Data under study –
========================

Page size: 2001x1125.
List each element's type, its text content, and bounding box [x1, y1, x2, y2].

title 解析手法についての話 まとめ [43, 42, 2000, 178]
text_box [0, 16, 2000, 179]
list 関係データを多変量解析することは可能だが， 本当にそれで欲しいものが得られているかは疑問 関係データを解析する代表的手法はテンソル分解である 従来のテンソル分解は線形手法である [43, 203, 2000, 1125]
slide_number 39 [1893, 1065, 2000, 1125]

========================

About this task – Set down the line holding "List each element's" and all later lines through the last one in the material above, exactly, and no other lines.

Worked solution –
List each element's type, its text content, and bounding box [x1, y1, x2, y2].

title 解析手法についての話 まとめ [43, 42, 2000, 178]
text_box [0, 16, 2000, 179]
list 関係データを多変量解析することは可能だが， 本当にそれで欲しいものが得られているかは疑問 関係データを解析する代表的手法はテンソル分解である 従来のテンソル分解は線形手法である [43, 203, 2000, 1125]
slide_number 39 [1893, 1065, 2000, 1125]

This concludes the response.